Collected data
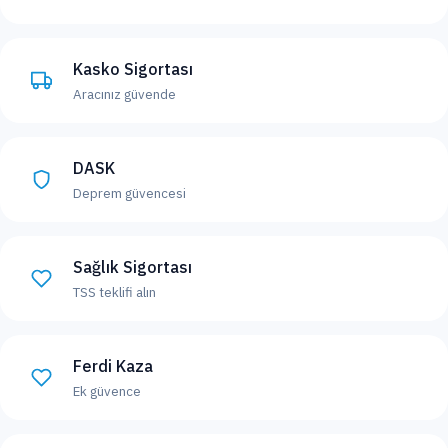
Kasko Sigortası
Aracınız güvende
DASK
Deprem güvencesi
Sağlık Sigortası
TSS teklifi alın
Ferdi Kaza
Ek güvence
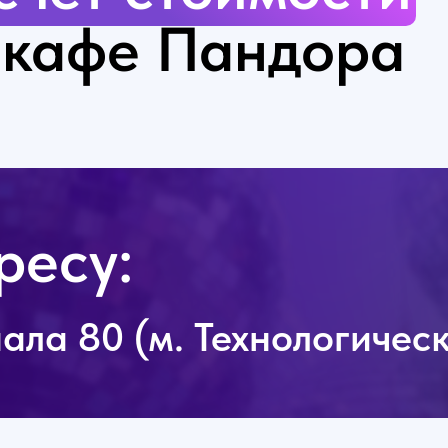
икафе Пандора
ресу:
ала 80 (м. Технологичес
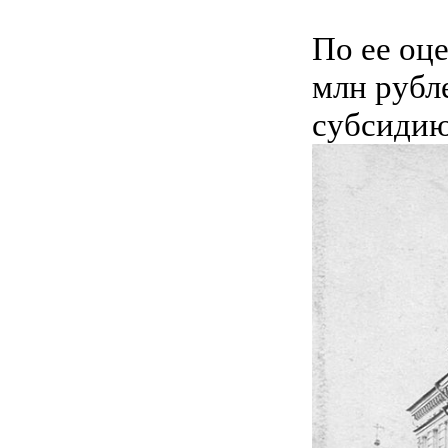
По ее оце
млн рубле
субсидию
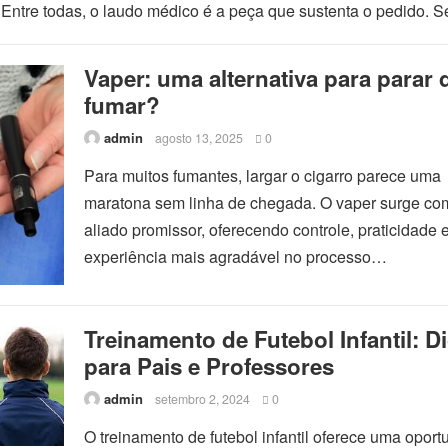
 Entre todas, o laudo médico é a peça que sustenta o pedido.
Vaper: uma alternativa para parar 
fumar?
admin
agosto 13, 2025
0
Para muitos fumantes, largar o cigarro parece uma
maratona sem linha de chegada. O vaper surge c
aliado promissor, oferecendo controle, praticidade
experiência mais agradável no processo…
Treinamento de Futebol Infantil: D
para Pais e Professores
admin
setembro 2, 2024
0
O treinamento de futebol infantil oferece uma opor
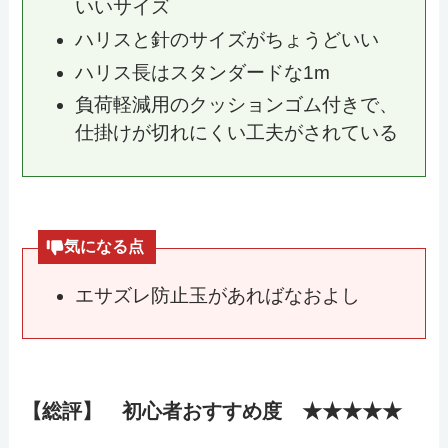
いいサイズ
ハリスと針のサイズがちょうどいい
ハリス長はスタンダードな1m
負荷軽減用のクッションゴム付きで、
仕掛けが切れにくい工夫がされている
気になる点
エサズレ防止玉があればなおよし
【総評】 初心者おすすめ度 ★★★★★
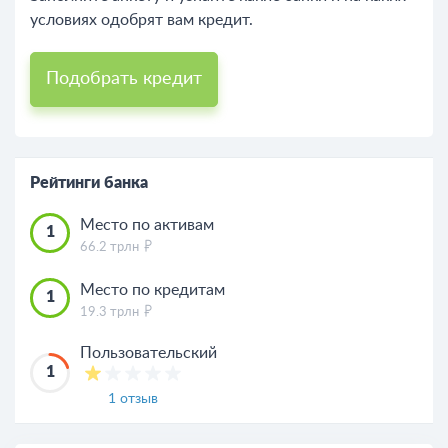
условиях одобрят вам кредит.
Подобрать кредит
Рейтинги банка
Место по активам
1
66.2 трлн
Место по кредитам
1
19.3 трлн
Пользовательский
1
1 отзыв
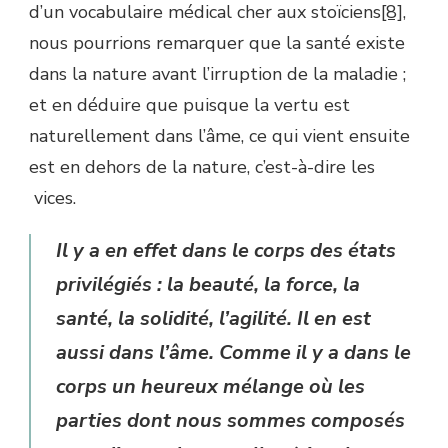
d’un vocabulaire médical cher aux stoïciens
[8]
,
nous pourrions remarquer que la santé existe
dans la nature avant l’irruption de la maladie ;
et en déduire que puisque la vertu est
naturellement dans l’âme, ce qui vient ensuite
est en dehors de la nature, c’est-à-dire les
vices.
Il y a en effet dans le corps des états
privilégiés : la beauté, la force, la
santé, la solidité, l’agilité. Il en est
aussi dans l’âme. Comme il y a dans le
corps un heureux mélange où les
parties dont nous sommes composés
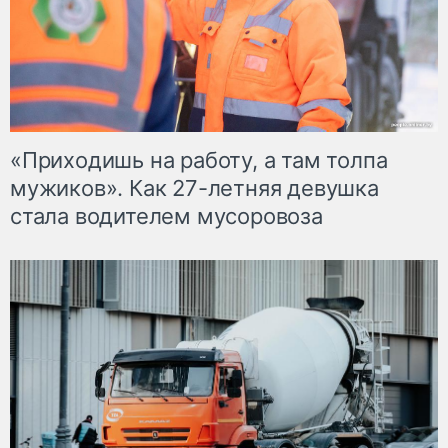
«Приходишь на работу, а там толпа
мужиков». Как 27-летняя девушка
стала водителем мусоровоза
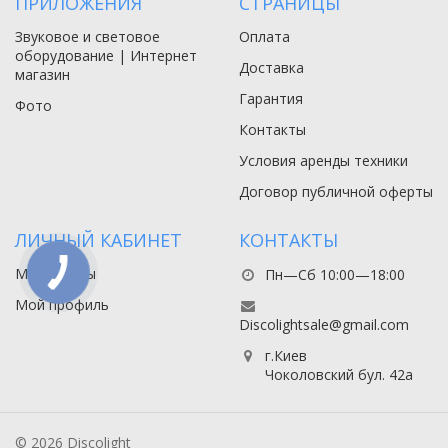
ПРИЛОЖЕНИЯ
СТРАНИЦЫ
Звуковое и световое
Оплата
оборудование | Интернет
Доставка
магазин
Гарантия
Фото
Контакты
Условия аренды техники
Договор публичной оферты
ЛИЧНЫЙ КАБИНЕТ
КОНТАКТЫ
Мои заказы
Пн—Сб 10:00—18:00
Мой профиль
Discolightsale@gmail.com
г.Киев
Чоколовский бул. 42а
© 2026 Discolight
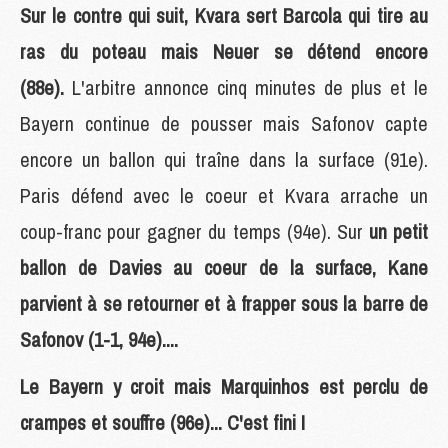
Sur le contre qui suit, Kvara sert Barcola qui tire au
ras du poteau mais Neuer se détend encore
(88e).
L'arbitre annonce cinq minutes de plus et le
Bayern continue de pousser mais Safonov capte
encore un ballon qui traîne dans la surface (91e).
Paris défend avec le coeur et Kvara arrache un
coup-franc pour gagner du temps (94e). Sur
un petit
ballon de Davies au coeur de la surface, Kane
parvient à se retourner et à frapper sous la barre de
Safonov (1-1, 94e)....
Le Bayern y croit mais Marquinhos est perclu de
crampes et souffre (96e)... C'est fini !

**Task description**
Copy out the data above to the letter, and keep every picture out of it.

**Solution to this exercise**
Kasko Sigortası
Aracınız güvende
DASK
Deprem güvencesi
Sağlık Sigortası
TSS teklifi alın
Ferdi Kaza
Ek güvence
икафе Пандора
ресу:
ала 80 (м. Технологичес
По ее оце
млн рубле
субсидию
 Entre todas, o laudo médico é a peça que sustenta o pedido.
Vaper: uma alternativa para parar 
fumar?
admin
agosto 13, 2025
0
Para muitos fumantes, largar o cigarro parece uma
maratona sem linha de chegada. O vaper surge c
aliado promissor, oferecendo controle, praticidade
experiência mais agradável no processo…
Treinamento de Futebol Infantil: D
para Pais e Professores
admin
setembro 2, 2024
0
O treinamento de futebol infantil oferece uma opor
いいサイズ
ハリスと針のサイズがちょうどいい
ハリス長はスタンダードな1m
負荷軽減用のクッションゴム付きで、
仕掛けが切れにくい工夫がされている
気になる点
エサズレ防止玉があればなおよし
【総評】 初心者おすすめ度 ★★★★★
условиях одобрят вам кредит.
Подобрать кредит
Рейтинги банка
Место по активам
1
66.2 трлн
Место по кредитам
1
19.3 трлн
Пользовательский
1
1 отзыв
d’un vocabulaire médical cher aux stoïciens
[8]
,
nous pourrions remarquer que la santé existe
dans la nature avant l’irruption de la maladie ;
et en déduire que puisque la vertu est
naturellement dans l’âme, ce qui vient ensuite
est en dehors de la nature, c’est-à-dire les
vices.
Il y a en effet dans le corps des états
privilégiés : la beauté, la force, la
santé, la solidité, l’agilité. Il en est
aussi dans l’âme. Comme il y a dans le
corps un heureux mélange où les
parties dont nous sommes composés
«Приходишь на работу, а там толпа
мужиков». Как 27-летняя девушка
стала водителем мусоровоза
ПРИЛОЖЕНИЯ
СТРАНИЦЫ
Звуковое и световое
Оплата
оборудование | Интернет
Доставка
магазин
Гарантия
Фото
Контакты
Условия аренды техники
Договор публичной оферты
ЛИЧНЫЙ КАБИНЕТ
КОНТАКТЫ
Мои заказы
Пн—Сб 10:00—18:00
Мой профиль
Discolightsale@gmail.com
г.Киев
Чоколовский бул. 42а
© 2026 Discolight
Sur le contre qui suit, Kvara sert Barcola qui tire au
ras du poteau mais Neuer se détend encore
(88e).
L'arbitre annonce cinq minutes de plus et le
Bayern continue de pousser mais Safonov capte
encore un ballon qui traîne dans la surface (91e).
Paris défend avec le coeur et Kvara arrache un
coup-franc pour gagner du temps (94e). Sur
un petit
ballon de Davies au coeur de la surface, Kane
parvient à se retourner et à frapper sous la barre de
Safonov (1-1, 94e)....
Le Bayern y croit mais Marquinhos est perclu de
crampes et souffre (96e)... C'est fini !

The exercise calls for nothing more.